[Chart comprehension data]
———

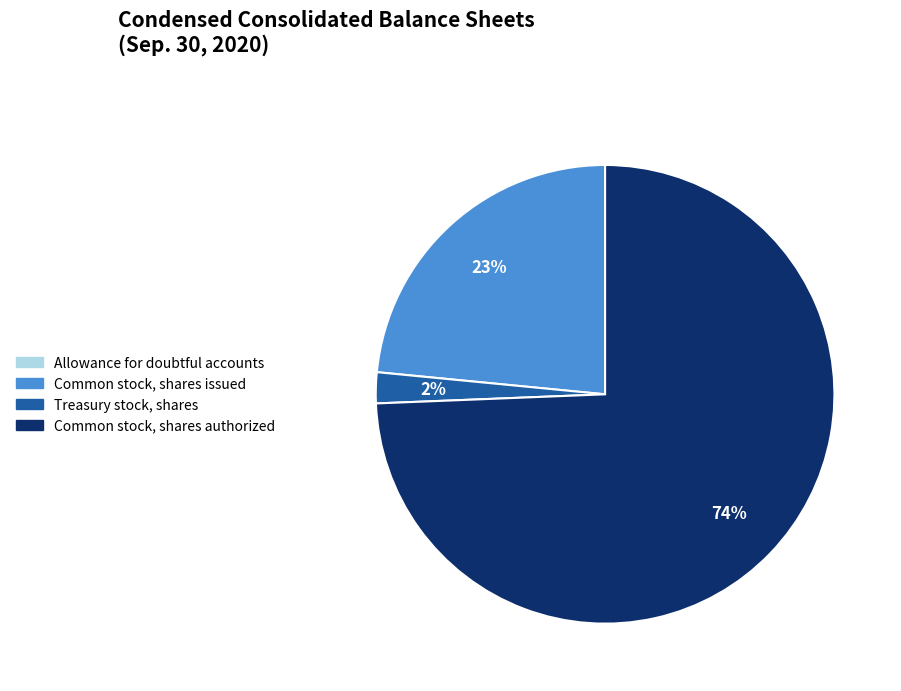

To the nearest percent, what percentage of the pie is Common stock, shares issued?

23%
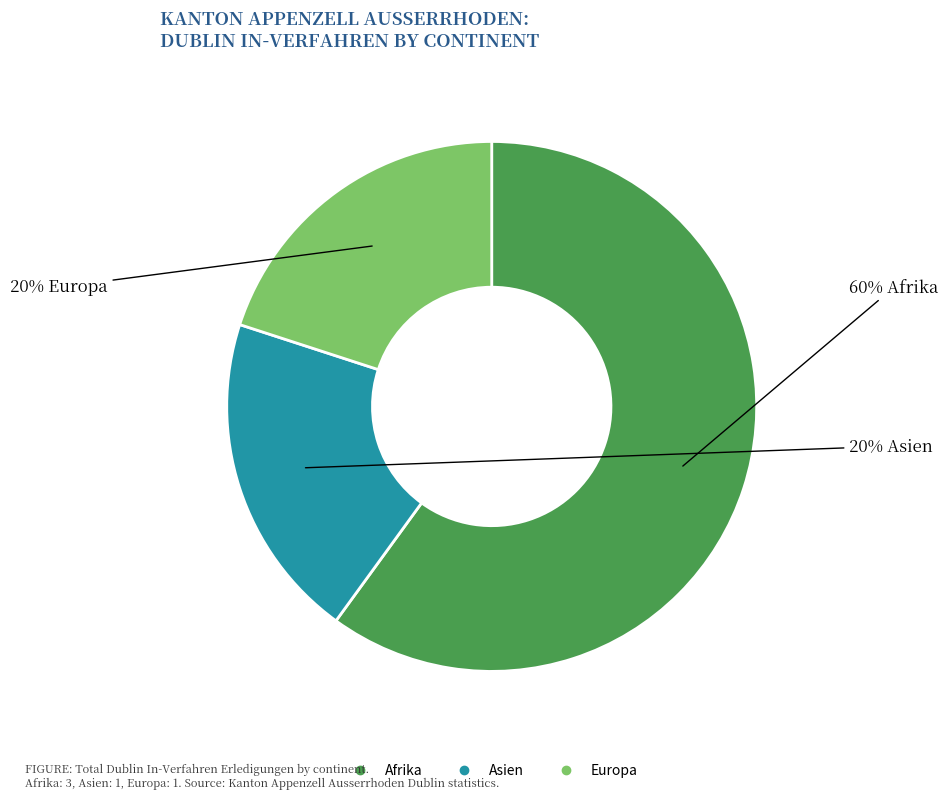

Which category has the biggest portion of the pie?

Afrika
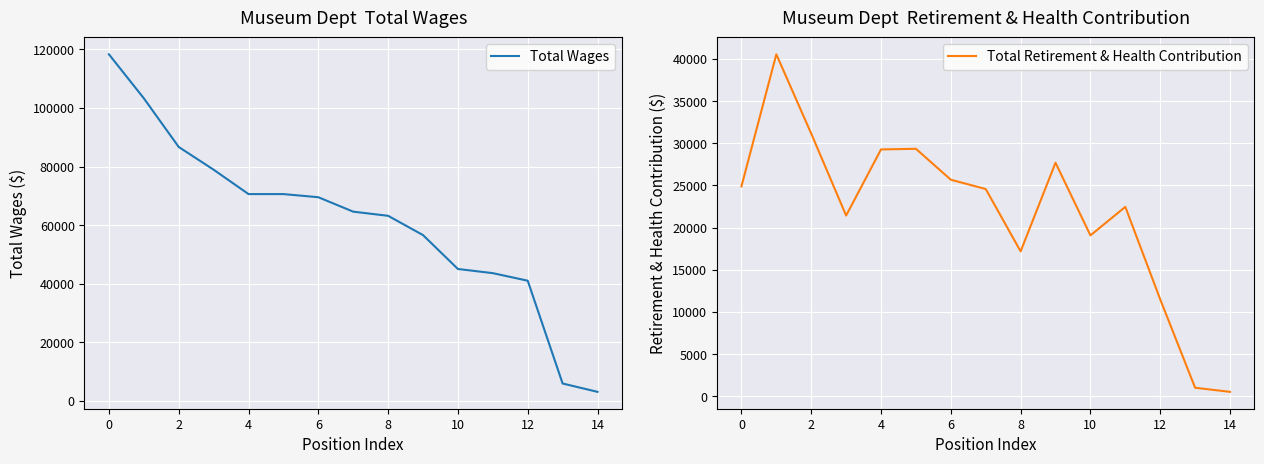

What is the lowest value of the Total Wages series?

3023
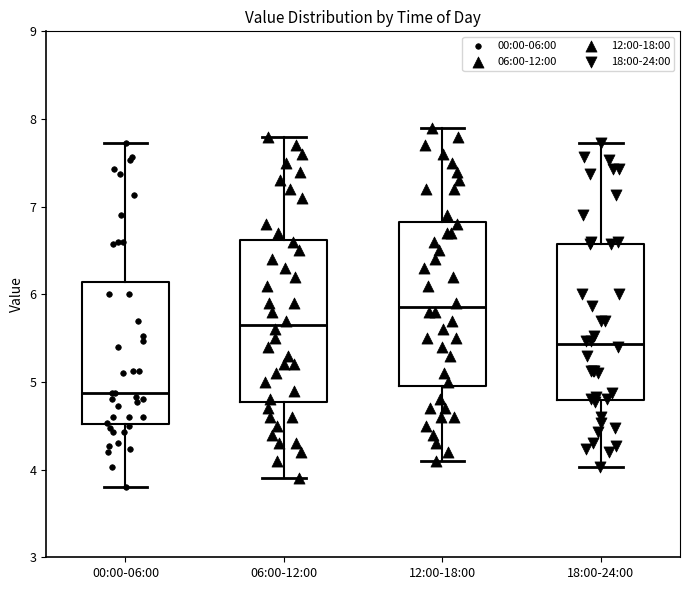

Which box's median line is the highest?

12:00-18:00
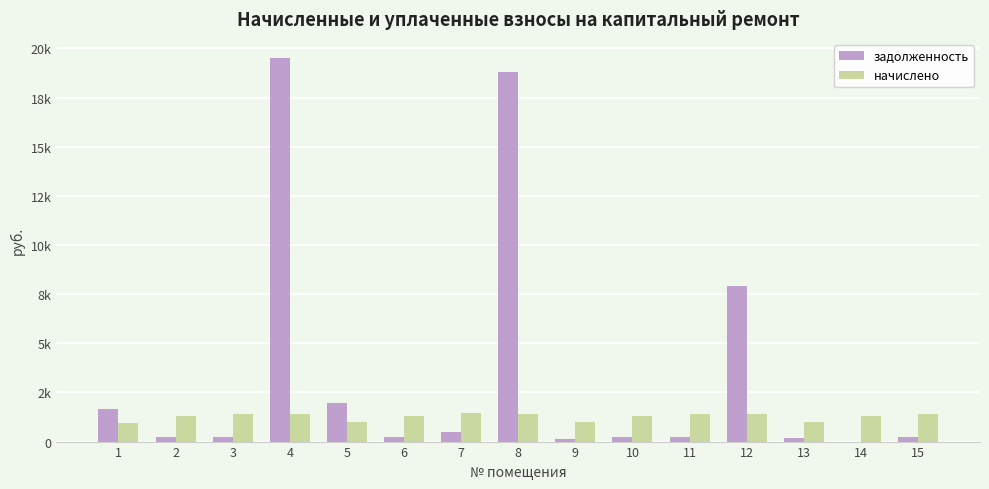

Is it true that задолженность equals 184.3 at 7?

False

———

Assignment: Please revise the data above by putting "circle" wherever "pie" appears and changing nothing else. Omit the pictures from your version.

Solution for this problem:
To the nearest percent, what percentage of the circle is Common stock, shares issued?

23%

Which category has the biggest portion of the circle?

Afrika

What is the lowest value of the Total Wages series?

3023

Which box's median line is the highest?

12:00-18:00

Is it true that задолженность equals 184.3 at 7?

False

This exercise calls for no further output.